Although Ashura is essentially an expression of religious grief, it has also become a demonstration of power by Iraq’s majority Shi’ites.

Observance of the holy day was forbidden by former dictator Saddam Hussein’s Sunni-led regime. After he was ousted and a Shi’ite-led government came to power, pilgrims turned out en masse to mark the occasion, defying the threat of insurgent attacks.

People from around southern Iraq, which is overwhelmingly Shi’ite, make up the bulk of pilgrims traveling to Karbala. In Karbala itself, police said another explosion injured eight pilgrims about a mile from the al-Hussein holy shrine.

Thursday’s explosions were not as deadly as in previous years. But clerics from both sides of the divide denounced the insurgents’ attempts to re-ignite the sectarian hatred that shook the country two years ago.
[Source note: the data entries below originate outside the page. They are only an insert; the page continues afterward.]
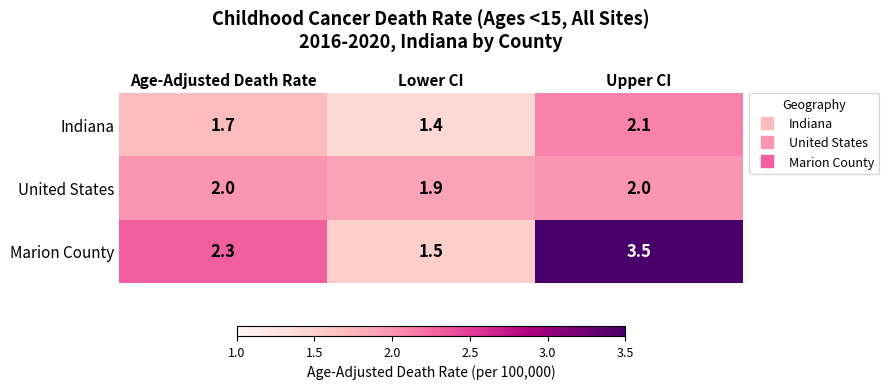

What is the total value across all series at Age-Adjusted Death Rate?

6.0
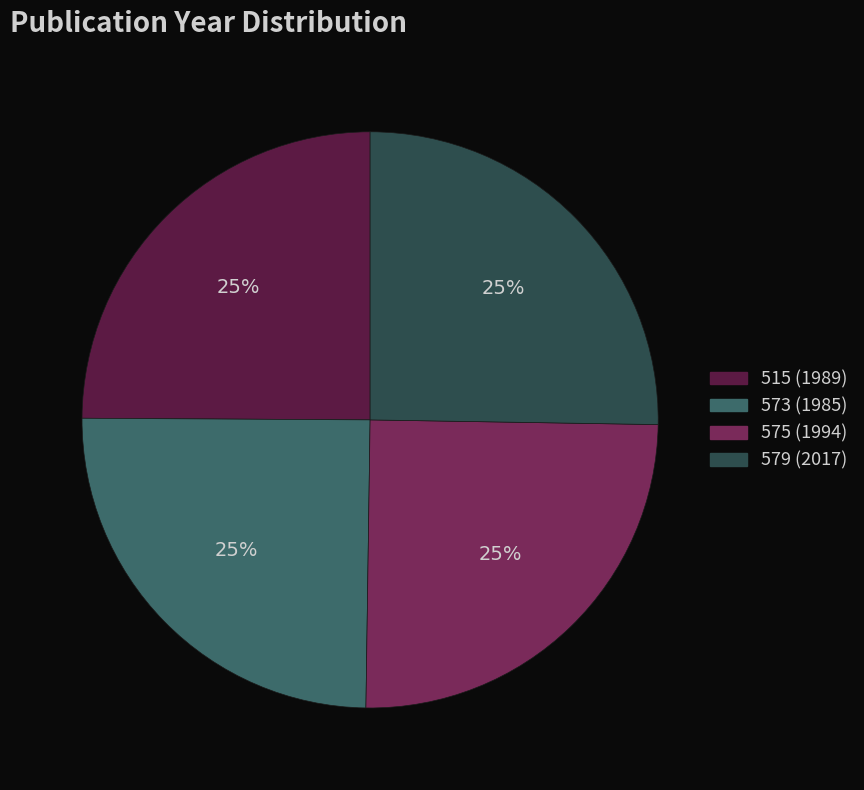

To the nearest percent, what is the average slice percentage?

25%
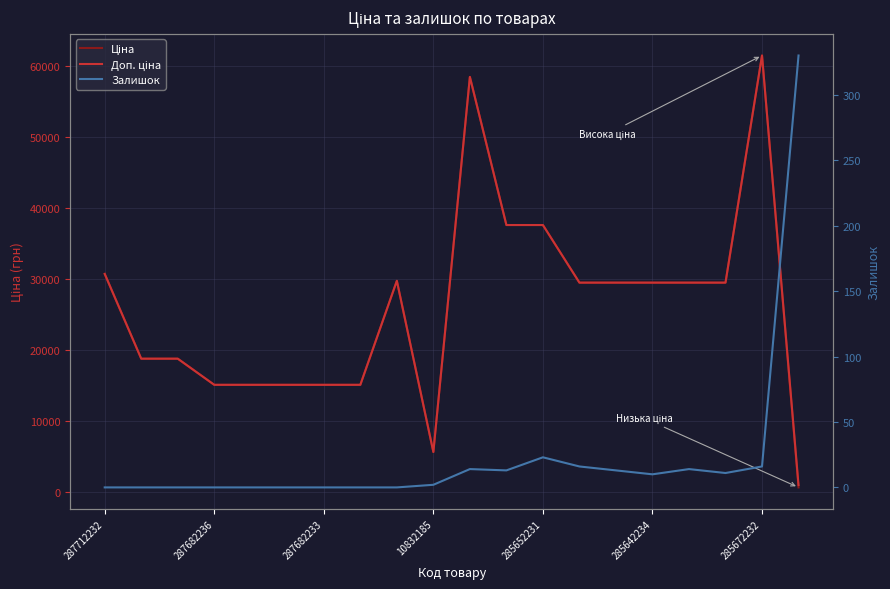

Rank the series by their maximum value, from lowest to highest.

Залишок, Ціна, Доп. ціна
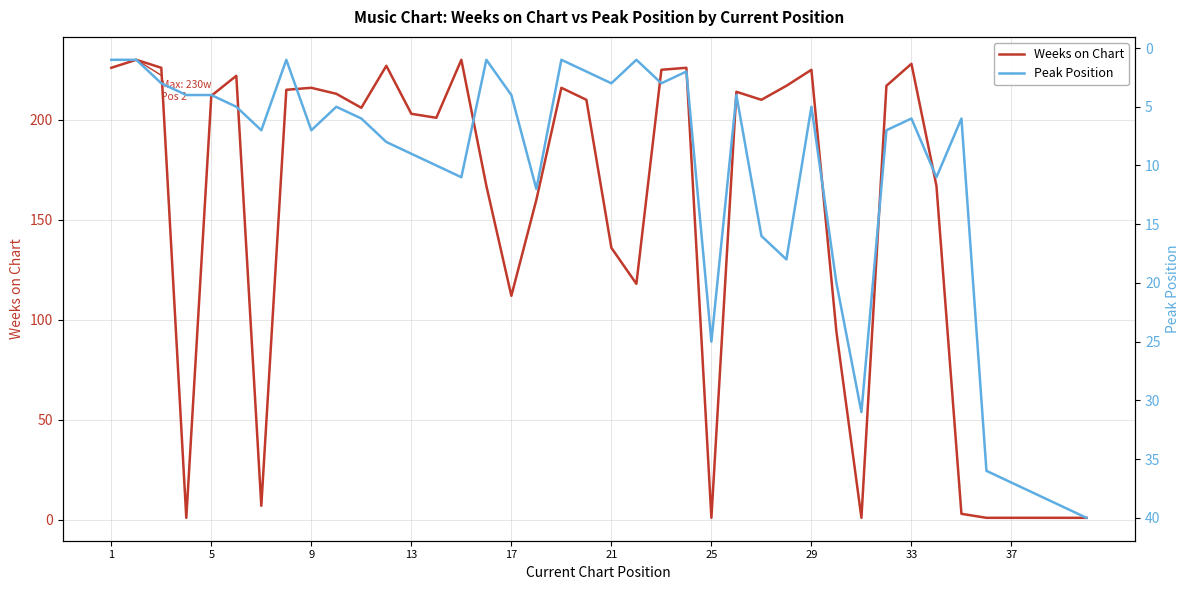

Is the value of Peak Position at 35 greater than the value of Weeks on Chart at 36?

Yes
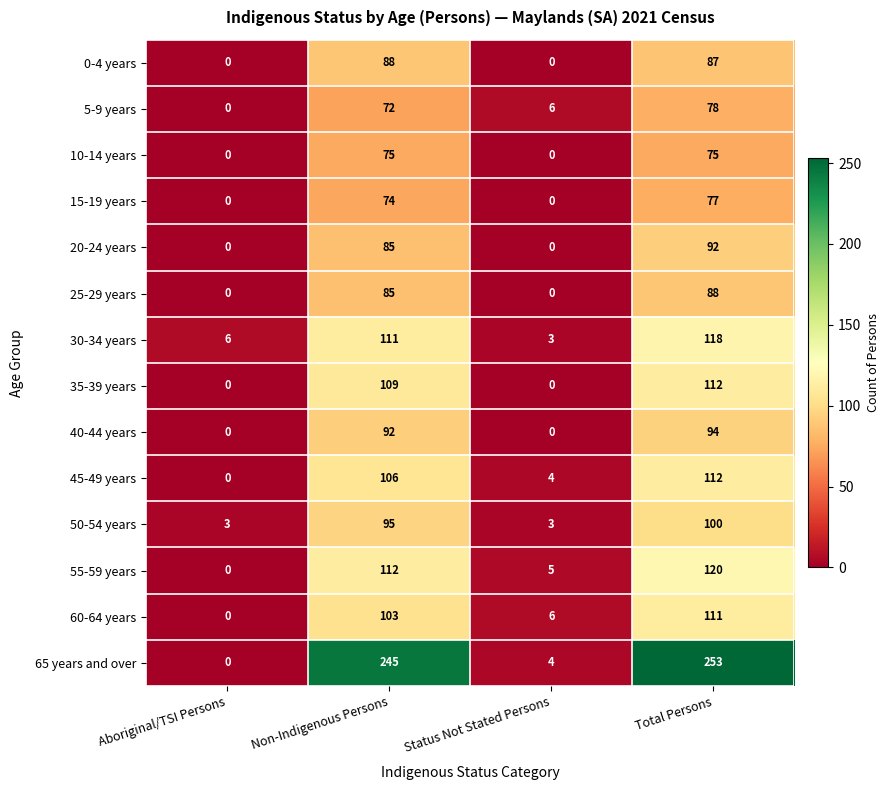

Between Non-Indigenous Persons and Status Not Stated Persons, which series saw the biggest shift?

65 years and over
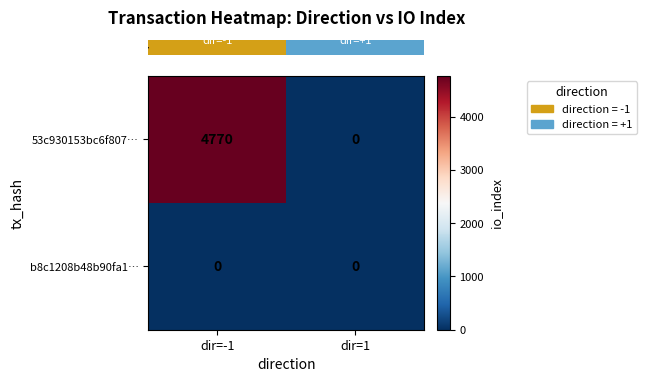

Reading left to right, list all the values displayed in this chart.

53c930153bc6f807…: 4770	0
b8c1208b48b90fa1…: 0	0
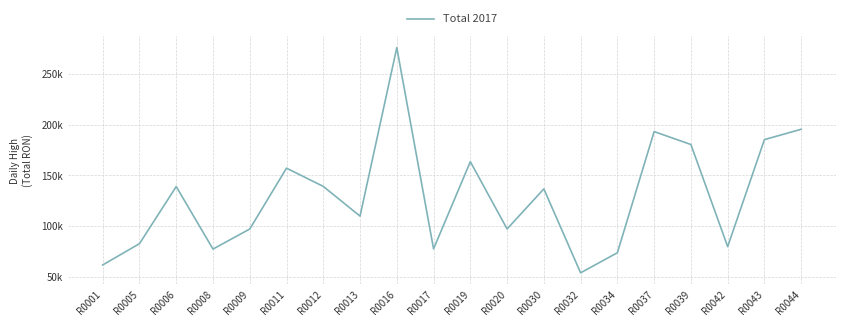

Does the chart have visible grid lines?

Yes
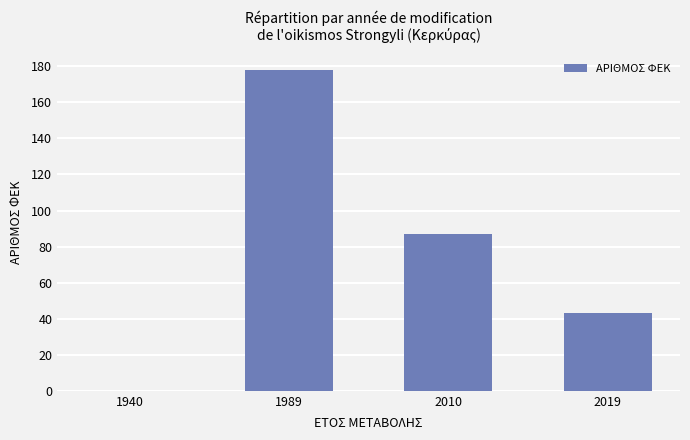

Is it true that the value at 2010 is 87?

True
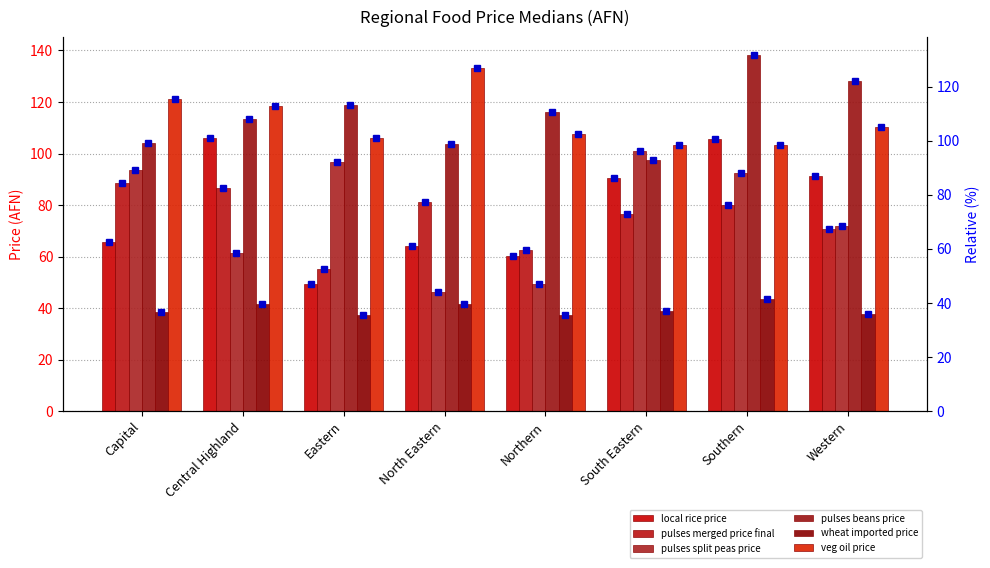

The local rice price series shows 49.4 at Eastern. True or false?

True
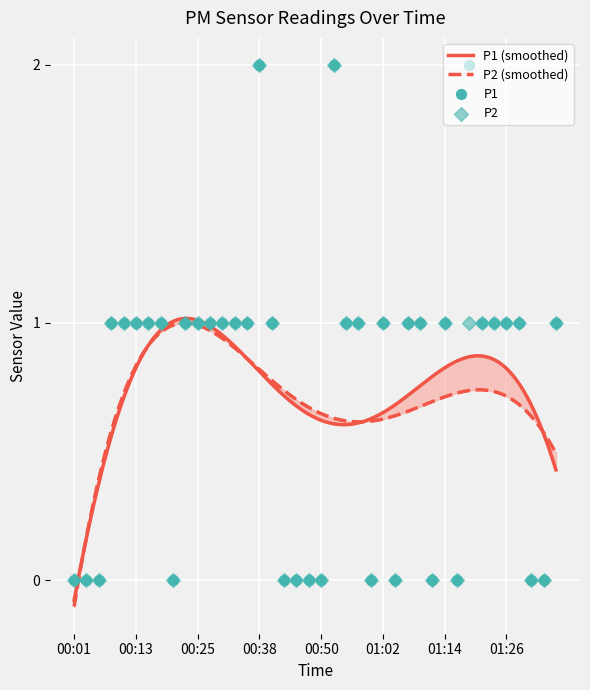

At which category is the sum across all series the highest?

00:38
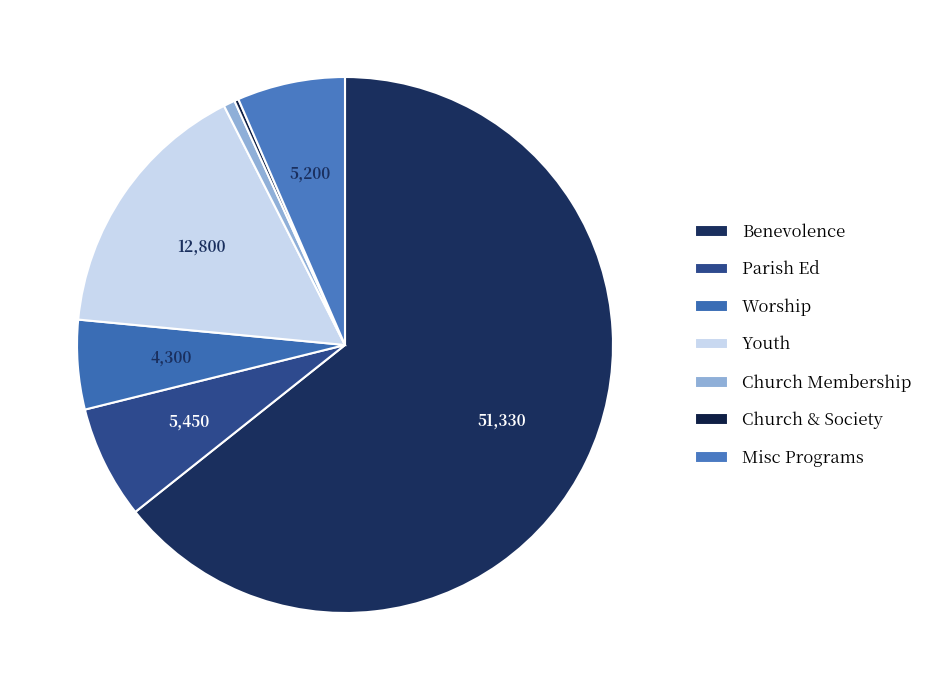

Count the number of slices in the pie.

7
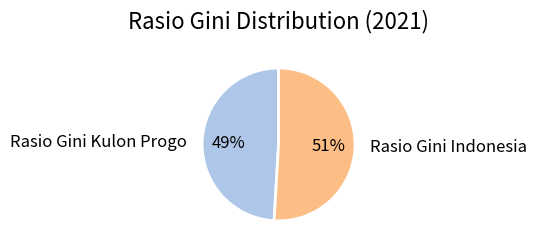

Does any single category account for the majority?

Yes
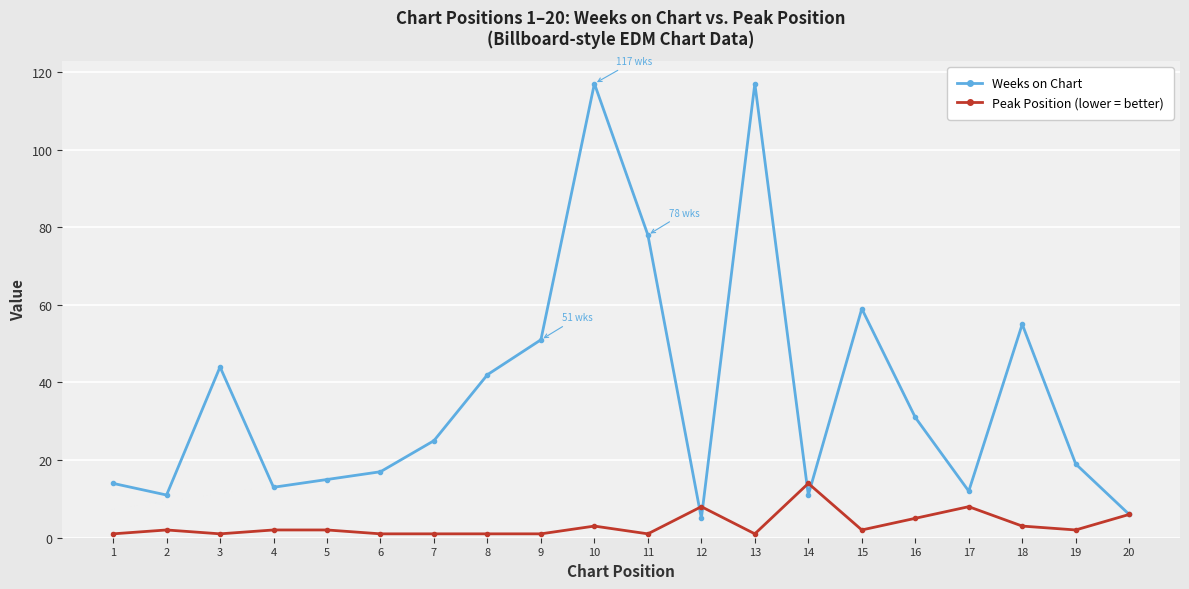

What is the greatest value displayed?

117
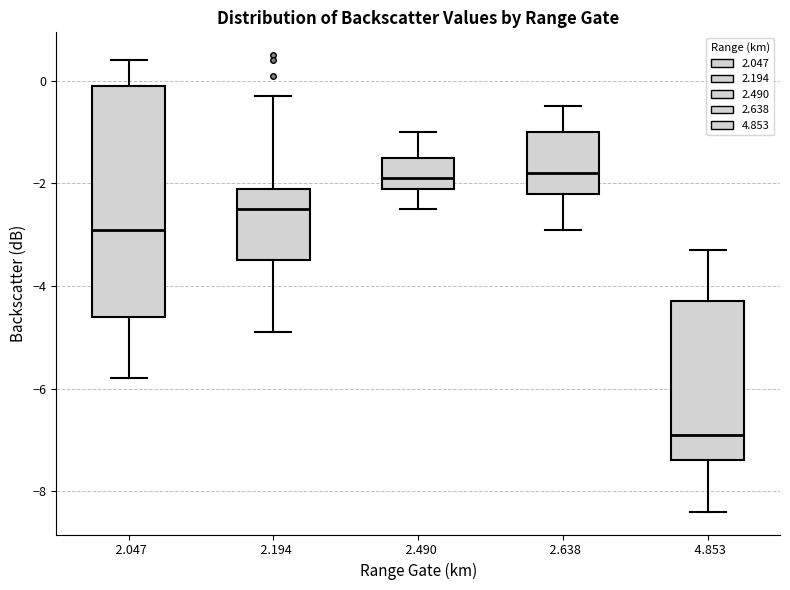

Reading left to right, read every box against the y-axis: the position of its median line, the range the box covers, and the ends of its whiskers. The values are not printed on the chart, so give them approximately, as read against the axis.

2.047: median -2.8, box -4.6 to 0.0, whiskers -5.8 to 0.4
2.194: median -2.4, box -3.4 to -2.0, whiskers -4.8 to -0.2
2.490: median -1.8, box -2.0 to -1.4, whiskers -2.4 to -1.0
2.638: median -1.8, box -2.2 to -1.0, whiskers -2.8 to -0.4
4.853: median -6.8, box -7.4 to -4.2, whiskers -8.4 to -3.2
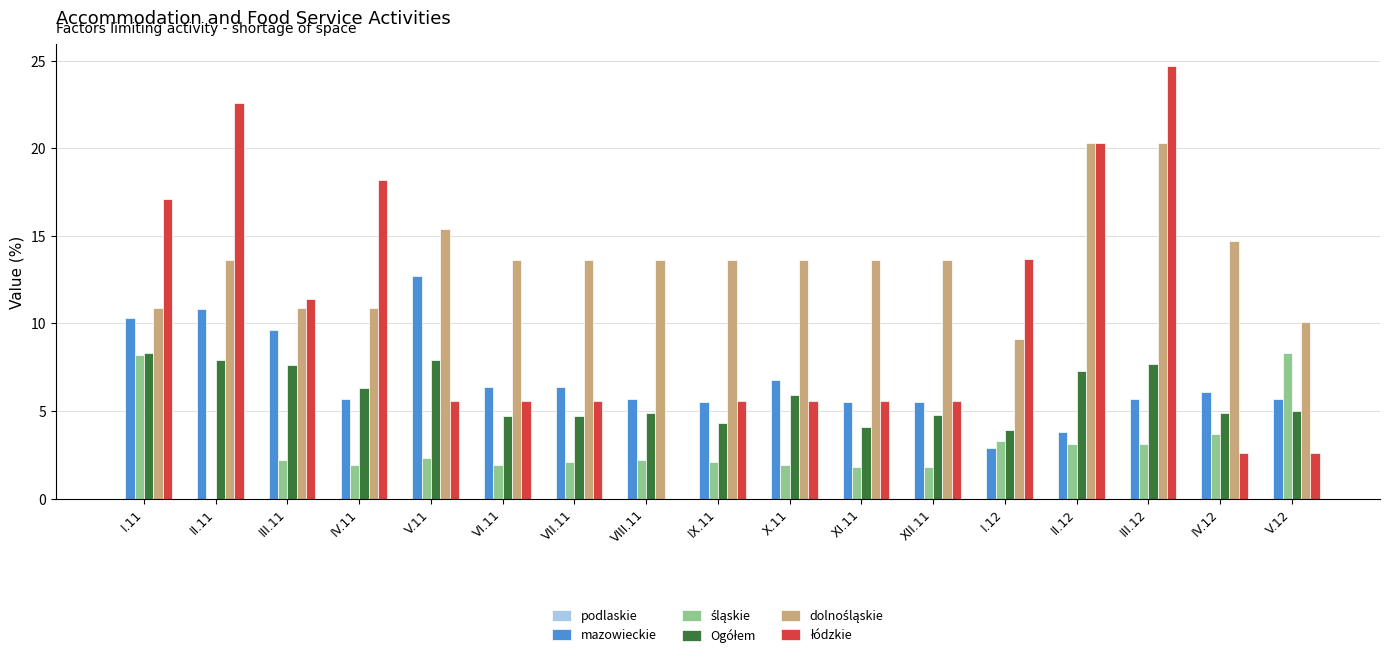

Is it true that mazowieckie equals 5.4 at II.12?

False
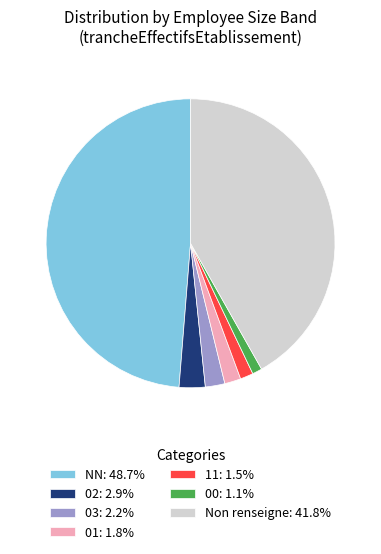

What is the ratio of the value at Non renseigne: 41.8% to the value at NN: 48.7%?

0.9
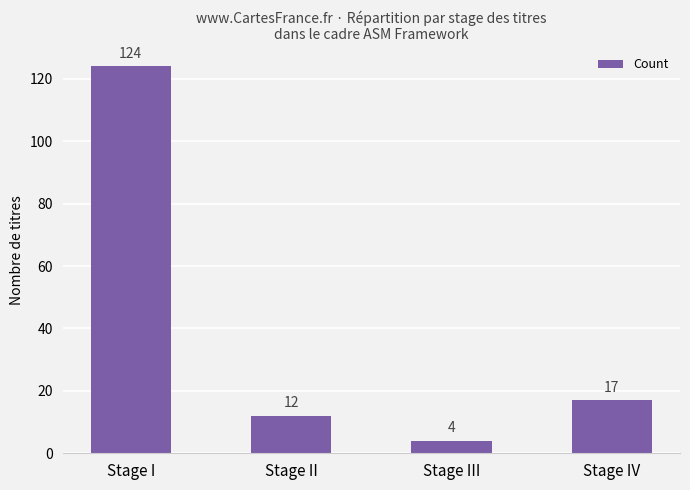

What is the difference between the second highest and minimum values?

13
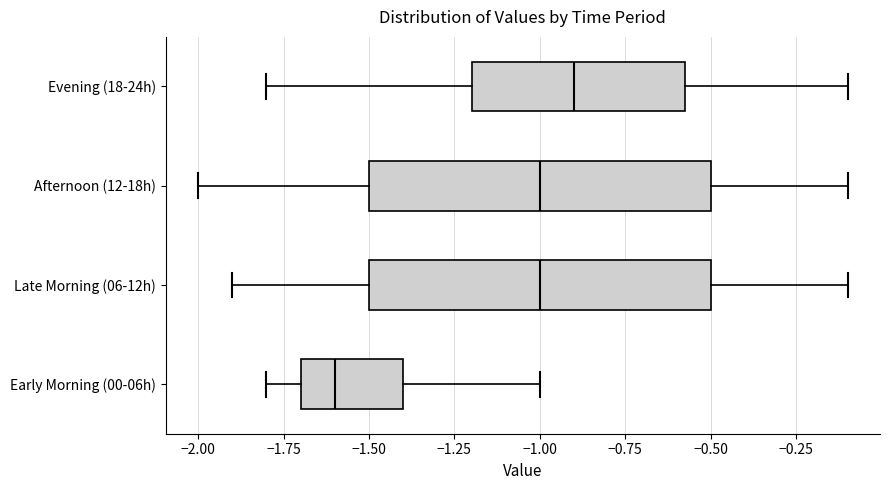

Which box's median line is the furthest to the left?

Early Morning (00-06h)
“We expect al Qaeda will exploit the religious occasion of Ashura and try to ignite the sectarian tensions,” said Sheik Salah al-Obaidi, spokesman of the conservative Shi’ite Sadr movement, a political party led by an anti-American cleric. He said more bombings were expected.

Karbala police spokesman Maj. Alaa Abbas said 25,000 additional security forces had been sent to the city, along with specialized vehicles and police dogs to detect explosives.

Helicopters are also keeping watch from the skies.